- [AIM OF THE EXERCISE]:
Reproduce the listing lines from the line containing "Un si terrible secret" through the line containing "René Goscinny, né le 14 août 1926 à Paris et", inclusive, with "Braille" replaced by "Audio" and nothing else altered.

- [EXCERPTED DATA]:
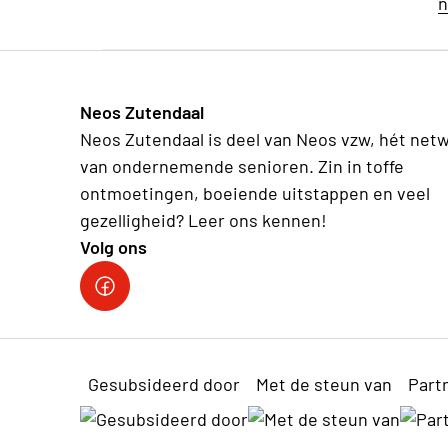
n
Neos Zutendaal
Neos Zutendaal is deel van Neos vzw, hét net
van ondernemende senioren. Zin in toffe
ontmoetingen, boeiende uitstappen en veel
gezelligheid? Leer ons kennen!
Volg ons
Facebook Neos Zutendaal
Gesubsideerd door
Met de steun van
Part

---

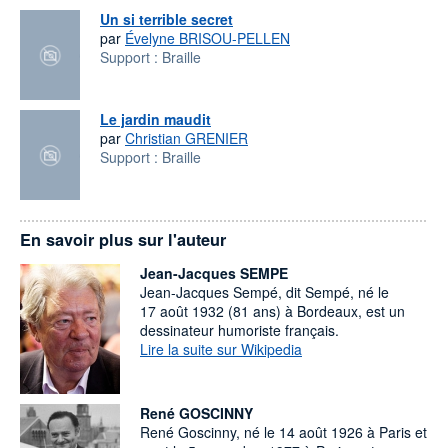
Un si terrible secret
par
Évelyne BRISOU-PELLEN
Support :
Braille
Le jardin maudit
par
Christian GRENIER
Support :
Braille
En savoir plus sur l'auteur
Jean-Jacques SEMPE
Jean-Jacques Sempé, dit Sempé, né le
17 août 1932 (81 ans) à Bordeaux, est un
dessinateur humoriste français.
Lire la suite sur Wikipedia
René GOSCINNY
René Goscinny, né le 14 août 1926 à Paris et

- [REPLY TO THE EXERCISE]:
Un si terrible secret
par
Évelyne BRISOU-PELLEN
Support :
Audio
Le jardin maudit
par
Christian GRENIER
Support :
Audio
En savoir plus sur l'auteur
Jean-Jacques SEMPE
Jean-Jacques Sempé, dit Sempé, né le
17 août 1932 (81 ans) à Bordeaux, est un
dessinateur humoriste français.
Lire la suite sur Wikipedia
René GOSCINNY
René Goscinny, né le 14 août 1926 à Paris et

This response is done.